* Excerpted text:

The motion or flow of charges from one region to another in a material is called electric current. The moving charges can be either positive or negative or both depending on the material in which the charges move such as metals, semiconductors, ionic solutions etc.

In metals the moving charges are electrons, in semi-conductors the moving charges are electrons and holes (vacancies that act like positive charge) and in ionic solutions the moving charges are positive and negative ions. The vast majority of current carrying materials are metals, so we focus on the conduction of charge in metals here.

If there is no electric field, there is no force that moves a charge in a particular direction and such a situation is electrostatic situation. Even in a conductor (metals) in electrostatic situation there are free electrons which randomly move in any direction in a very high speed of the order of $10^6 \text{m/s}$ but the net flow of charge in a particular direction is zero.

Do not say *flow of current* which is common to say. Current is the flow of charge and flow of current does not make any sense.

* Provided data:
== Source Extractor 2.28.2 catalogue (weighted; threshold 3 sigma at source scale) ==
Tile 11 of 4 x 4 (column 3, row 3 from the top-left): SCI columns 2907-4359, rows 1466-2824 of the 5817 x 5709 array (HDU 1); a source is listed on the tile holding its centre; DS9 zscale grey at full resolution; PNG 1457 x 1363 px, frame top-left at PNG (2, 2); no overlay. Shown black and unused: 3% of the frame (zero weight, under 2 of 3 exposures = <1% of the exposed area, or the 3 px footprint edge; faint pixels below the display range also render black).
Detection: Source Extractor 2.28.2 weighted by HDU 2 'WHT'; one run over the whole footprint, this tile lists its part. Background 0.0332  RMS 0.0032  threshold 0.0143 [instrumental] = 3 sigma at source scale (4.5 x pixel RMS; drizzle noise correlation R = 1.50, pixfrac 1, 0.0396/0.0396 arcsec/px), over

* Instruction: According to the text on electric current, what are the moving charges in semiconductors? Answer using only the text on electric current.

* Result for this exercise: Electrons and holes, which are vacancies that act like positive charge.